Closed Jiangchao3 closed 3 years ago

Jiangchao3 commented 3 years ago

Is your feature request related to a problem? Please describe.

Hi @krober10nd and @WPringle

Recently, I got some new riverine inflow data for driving my adcirc model, but some of them are non-periodic water level series.

As you know, if the riverine inflow is the flux (m3/s) data, I can use the script Make_f20_volume_flow to make the f.20 input file.

I am thinking about how to make a riverine inflow file (f.19 or f.20?) using non-periodic water level series.

Any suggestions? Many thanks.

Jiangchao

WPringle commented 3 years ago

@Jiangchao3 The fort.19 and fort.20 files are designed for non-periodic entries.

You just need to specify the time step of your time series at the top of the file and then list all the water levels/fluxes in chronological order for all boundary vertices (see the links).

So just need to have a loop over the existing function for each time step or something similar to that.

Jiangchao3 commented 3 years ago

@WPringle Thanks for your kindly reply.

One thing I want to confirm is that the loop in the fort.19 or fort.20 file:

image

The user manual describes the format of fort.20 as the above figure shows, it is just for the loop for node.

Clearly, there would be two loops, one loop is for time, and another loop is for node.

Give my example, NFLBN=19, Times=377, timestep=3600, the final fort.20 file should have 1+19*377=7164 lines.

I have a doubt about the order of these two loops.

  1. time loops firstly, and then node loops: each node contains 377 values, the first 377 values for the first node. The second 377 values, the third 377 values,,,the 19th 377 values are added in sequence.

  2. node loops firstly, and then time loops: each timestep contains 19 values, the first 19 values for the first timestep. The second 19 values, the third 19 values,,, the 377th 19 values are added in sequence.

Which one is right? Looking forward to your suggestion. Many thanks.

Jiangchao

WPringle commented 3 years ago

The order of the loop is the second one. All NFLBN values for t=0 first, then all NFLBN values for t=1, ... t=N

Jiangchao3 commented 3 years ago

Noted, very thanks.

Jiangchao3 commented 3 years ago

Hi @WPringle, @krober10nd

I am trying to create a new make_f19 function to make the riverine flow input file using hourly water level data.

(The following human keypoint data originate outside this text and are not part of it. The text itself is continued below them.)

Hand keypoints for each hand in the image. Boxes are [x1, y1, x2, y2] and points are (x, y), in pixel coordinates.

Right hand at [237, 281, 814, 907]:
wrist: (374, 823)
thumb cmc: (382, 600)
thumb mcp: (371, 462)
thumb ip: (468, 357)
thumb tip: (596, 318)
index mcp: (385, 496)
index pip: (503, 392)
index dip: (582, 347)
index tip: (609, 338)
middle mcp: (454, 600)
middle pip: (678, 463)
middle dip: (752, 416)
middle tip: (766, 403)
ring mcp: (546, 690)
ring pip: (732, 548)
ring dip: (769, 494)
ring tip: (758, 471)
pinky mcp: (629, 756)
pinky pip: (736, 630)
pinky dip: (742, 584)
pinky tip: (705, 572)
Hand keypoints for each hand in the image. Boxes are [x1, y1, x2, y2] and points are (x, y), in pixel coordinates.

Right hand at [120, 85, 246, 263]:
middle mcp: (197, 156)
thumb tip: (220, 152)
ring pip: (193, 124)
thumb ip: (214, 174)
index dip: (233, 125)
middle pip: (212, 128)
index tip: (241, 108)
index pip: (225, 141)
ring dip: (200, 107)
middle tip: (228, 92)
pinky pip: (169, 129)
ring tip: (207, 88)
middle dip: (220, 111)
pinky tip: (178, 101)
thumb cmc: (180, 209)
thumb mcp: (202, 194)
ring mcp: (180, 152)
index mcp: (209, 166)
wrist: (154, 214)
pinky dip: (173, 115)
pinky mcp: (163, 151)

I am a bit confused about how to conduct this process:

If the riverine flow is flux data, I would input the vstart and vend firstly, and then choose 1 (flux) and then choose 22 (river), like the followed screenshot shows:

image

If the riverine flow uses non-periodic elevation data, how to conduct this process?

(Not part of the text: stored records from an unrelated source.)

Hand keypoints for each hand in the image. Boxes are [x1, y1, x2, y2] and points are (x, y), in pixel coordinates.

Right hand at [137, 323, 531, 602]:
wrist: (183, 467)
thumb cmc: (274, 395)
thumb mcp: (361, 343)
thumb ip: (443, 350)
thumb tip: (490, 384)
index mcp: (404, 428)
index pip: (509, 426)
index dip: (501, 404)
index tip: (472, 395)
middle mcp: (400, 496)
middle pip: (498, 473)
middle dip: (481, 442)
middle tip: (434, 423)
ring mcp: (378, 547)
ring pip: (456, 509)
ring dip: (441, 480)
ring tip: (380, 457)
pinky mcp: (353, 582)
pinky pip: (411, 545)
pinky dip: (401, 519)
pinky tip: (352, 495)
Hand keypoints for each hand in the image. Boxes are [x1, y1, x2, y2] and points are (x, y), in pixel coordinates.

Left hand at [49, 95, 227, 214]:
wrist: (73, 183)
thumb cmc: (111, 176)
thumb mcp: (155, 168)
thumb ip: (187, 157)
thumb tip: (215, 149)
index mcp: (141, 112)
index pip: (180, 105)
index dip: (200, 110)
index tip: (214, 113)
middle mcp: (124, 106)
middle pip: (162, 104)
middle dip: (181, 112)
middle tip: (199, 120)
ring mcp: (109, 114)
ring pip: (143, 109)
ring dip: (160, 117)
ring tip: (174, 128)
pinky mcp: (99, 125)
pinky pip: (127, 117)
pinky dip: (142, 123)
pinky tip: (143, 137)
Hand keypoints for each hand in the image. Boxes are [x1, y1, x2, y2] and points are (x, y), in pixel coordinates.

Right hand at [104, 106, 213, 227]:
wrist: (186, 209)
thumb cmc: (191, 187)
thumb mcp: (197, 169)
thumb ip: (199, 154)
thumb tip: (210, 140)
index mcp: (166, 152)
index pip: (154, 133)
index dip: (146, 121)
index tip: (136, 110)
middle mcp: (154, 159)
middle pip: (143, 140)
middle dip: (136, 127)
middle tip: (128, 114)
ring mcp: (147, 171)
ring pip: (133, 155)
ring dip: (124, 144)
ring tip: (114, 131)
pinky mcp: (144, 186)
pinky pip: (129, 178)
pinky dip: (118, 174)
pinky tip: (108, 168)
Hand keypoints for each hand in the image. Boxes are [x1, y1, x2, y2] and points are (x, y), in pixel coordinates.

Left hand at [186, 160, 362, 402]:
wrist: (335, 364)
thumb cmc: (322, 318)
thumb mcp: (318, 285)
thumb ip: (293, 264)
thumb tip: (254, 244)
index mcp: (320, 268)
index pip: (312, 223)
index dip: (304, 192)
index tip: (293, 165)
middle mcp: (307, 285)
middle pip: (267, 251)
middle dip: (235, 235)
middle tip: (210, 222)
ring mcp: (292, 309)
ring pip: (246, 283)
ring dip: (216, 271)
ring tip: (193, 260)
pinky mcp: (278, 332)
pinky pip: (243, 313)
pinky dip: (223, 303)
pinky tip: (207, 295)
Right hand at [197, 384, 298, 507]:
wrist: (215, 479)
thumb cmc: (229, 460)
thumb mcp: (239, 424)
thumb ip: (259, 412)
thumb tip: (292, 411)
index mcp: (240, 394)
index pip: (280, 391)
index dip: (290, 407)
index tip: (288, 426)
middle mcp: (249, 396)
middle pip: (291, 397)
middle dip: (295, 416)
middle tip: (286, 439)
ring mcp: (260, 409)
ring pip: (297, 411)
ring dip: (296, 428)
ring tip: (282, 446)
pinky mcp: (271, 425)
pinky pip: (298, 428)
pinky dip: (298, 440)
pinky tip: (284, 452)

Should I still choose 1(flux) after inputting the vstart and vend, and then choose 22 (river)? If so, how should distinguish between the river flux type and river water elevation type?

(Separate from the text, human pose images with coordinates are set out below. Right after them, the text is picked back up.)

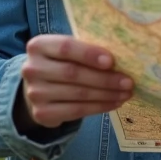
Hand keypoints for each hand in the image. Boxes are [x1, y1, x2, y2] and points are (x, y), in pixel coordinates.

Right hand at [16, 35, 132, 129]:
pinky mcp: (41, 113)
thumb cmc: (62, 62)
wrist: (39, 88)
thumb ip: (87, 49)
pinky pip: (76, 111)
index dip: (89, 54)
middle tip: (128, 82)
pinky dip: (99, 107)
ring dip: (107, 94)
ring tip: (126, 93)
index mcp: (39, 46)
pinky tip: (114, 103)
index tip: (111, 61)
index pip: (65, 48)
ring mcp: (35, 93)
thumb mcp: (69, 50)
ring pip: (78, 94)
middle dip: (105, 78)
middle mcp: (32, 69)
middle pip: (73, 73)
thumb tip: (123, 56)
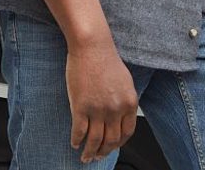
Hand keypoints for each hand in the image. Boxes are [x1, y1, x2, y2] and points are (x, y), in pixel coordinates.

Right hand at [66, 37, 138, 163]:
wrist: (92, 47)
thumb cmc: (106, 60)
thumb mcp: (124, 82)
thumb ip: (124, 101)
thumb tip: (120, 118)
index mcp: (129, 102)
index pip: (127, 133)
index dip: (118, 144)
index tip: (112, 147)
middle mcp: (116, 109)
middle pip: (111, 140)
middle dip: (103, 152)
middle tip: (96, 156)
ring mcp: (98, 109)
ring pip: (95, 141)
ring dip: (89, 152)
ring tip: (85, 156)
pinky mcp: (80, 107)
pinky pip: (79, 132)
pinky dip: (77, 141)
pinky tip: (75, 143)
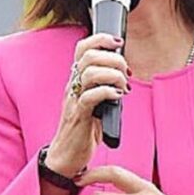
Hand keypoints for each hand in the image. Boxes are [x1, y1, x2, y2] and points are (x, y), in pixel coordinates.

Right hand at [45, 34, 129, 176]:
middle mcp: (73, 86)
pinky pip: (90, 96)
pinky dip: (107, 92)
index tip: (118, 43)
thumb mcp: (96, 101)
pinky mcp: (78, 116)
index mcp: (77, 79)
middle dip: (114, 59)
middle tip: (126, 73)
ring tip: (123, 87)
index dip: (101, 39)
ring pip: (90, 73)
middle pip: (89, 56)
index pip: (83, 48)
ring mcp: (73, 100)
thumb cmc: (84, 129)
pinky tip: (117, 97)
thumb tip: (124, 70)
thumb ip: (104, 84)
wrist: (67, 155)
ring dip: (114, 76)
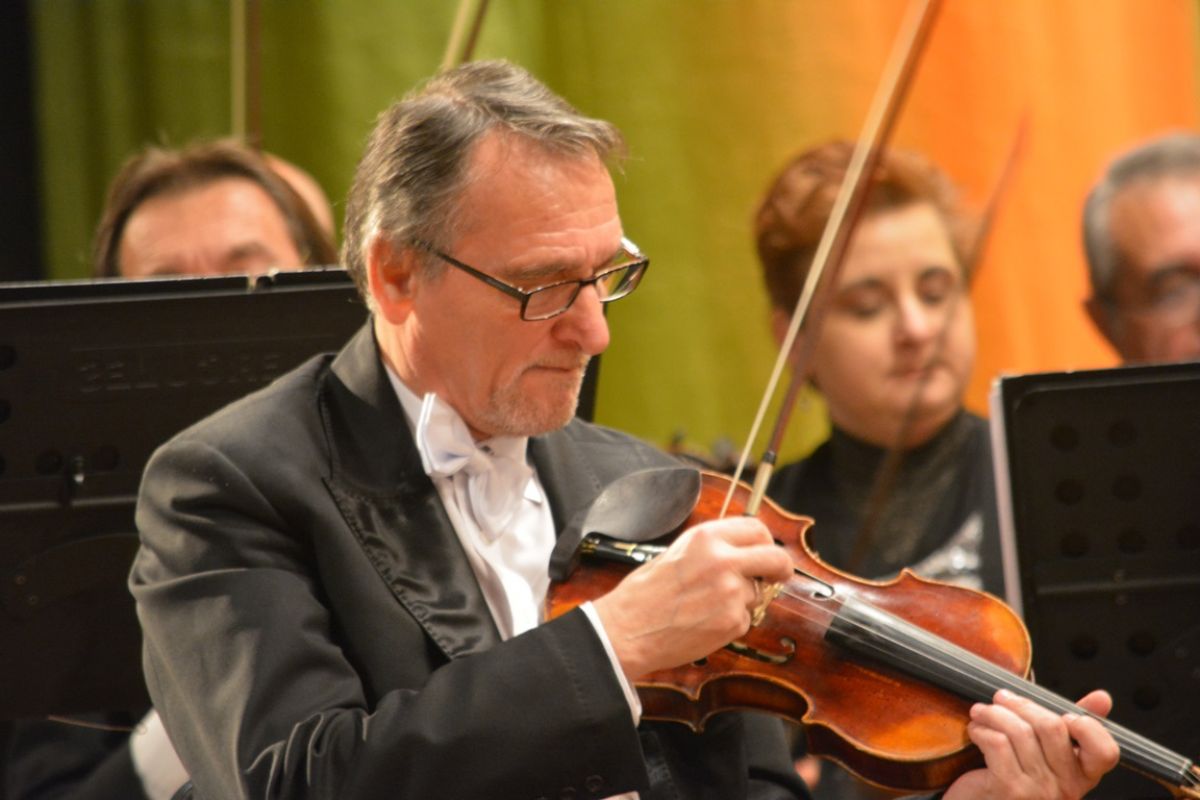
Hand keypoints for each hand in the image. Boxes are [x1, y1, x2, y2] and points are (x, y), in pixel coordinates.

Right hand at [592, 516, 792, 680]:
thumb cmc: (644, 594)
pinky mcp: (733, 621)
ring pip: (756, 594)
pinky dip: (730, 623)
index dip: (766, 542)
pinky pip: (745, 619)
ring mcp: (731, 592)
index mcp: (706, 538)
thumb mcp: (678, 552)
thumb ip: (713, 549)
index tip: (767, 552)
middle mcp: (723, 560)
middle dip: (781, 569)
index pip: (757, 529)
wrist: (628, 629)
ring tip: (706, 607)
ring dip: (742, 601)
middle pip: (775, 558)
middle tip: (776, 576)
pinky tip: (703, 622)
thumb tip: (743, 552)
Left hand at [943, 689, 1119, 799]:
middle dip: (1021, 704)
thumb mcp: (1046, 754)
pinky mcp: (1010, 790)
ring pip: (1020, 732)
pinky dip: (982, 729)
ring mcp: (1039, 791)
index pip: (1105, 752)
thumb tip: (1102, 697)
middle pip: (1052, 727)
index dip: (1090, 728)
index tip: (1066, 715)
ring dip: (993, 713)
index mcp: (1082, 776)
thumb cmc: (1013, 778)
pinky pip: (998, 744)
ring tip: (981, 711)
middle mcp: (1067, 788)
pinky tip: (976, 730)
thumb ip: (1072, 727)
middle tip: (1001, 698)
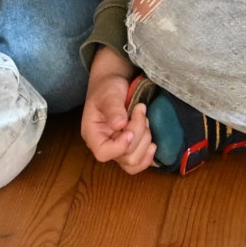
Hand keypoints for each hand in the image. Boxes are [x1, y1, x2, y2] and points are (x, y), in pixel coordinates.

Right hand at [82, 45, 156, 173]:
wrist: (114, 84)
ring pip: (135, 162)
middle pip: (125, 157)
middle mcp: (104, 145)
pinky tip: (153, 143)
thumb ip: (113, 108)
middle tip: (139, 111)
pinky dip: (149, 154)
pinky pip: (140, 162)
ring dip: (145, 140)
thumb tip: (119, 124)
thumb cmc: (107, 88)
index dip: (121, 145)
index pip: (103, 153)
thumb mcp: (108, 94)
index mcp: (92, 134)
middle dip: (139, 134)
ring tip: (144, 120)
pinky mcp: (130, 148)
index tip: (130, 129)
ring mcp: (118, 149)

Or, should I choose 2 (elevation) after inputting the vstart and vend? In this situation, the segment I want input riverine water level elevation is open ocean boundary. Maybe it will conflict with the periodic elevation boundary.

So, in a word, there are five riverine inflow boundaries for my model, three of them use flux discharge data, the other two use non-periodic water elevation data.

Looking forward to any suggestion from you. Many thanks.

Jiangchao

WPringle commented 3 years ago

So either you need to choose between a flux boundary and an elevation boundary (can't be both unless you try out the sponge boundary type). For flux should always be river (the mainland and island indicates a zero flux boundary).

For elevation we just choose the open ocean boundary. To avoid conflict with periodic elevation boundary just set the periodic values (tidal amplitudes) to zero along that boundary.

Jiangchao3 commented 3 years ago

Very clear, now I can understand the process. Let me try to transform the water level series to flux series for my riverine inflow boundary. Many thanks for your suggestion.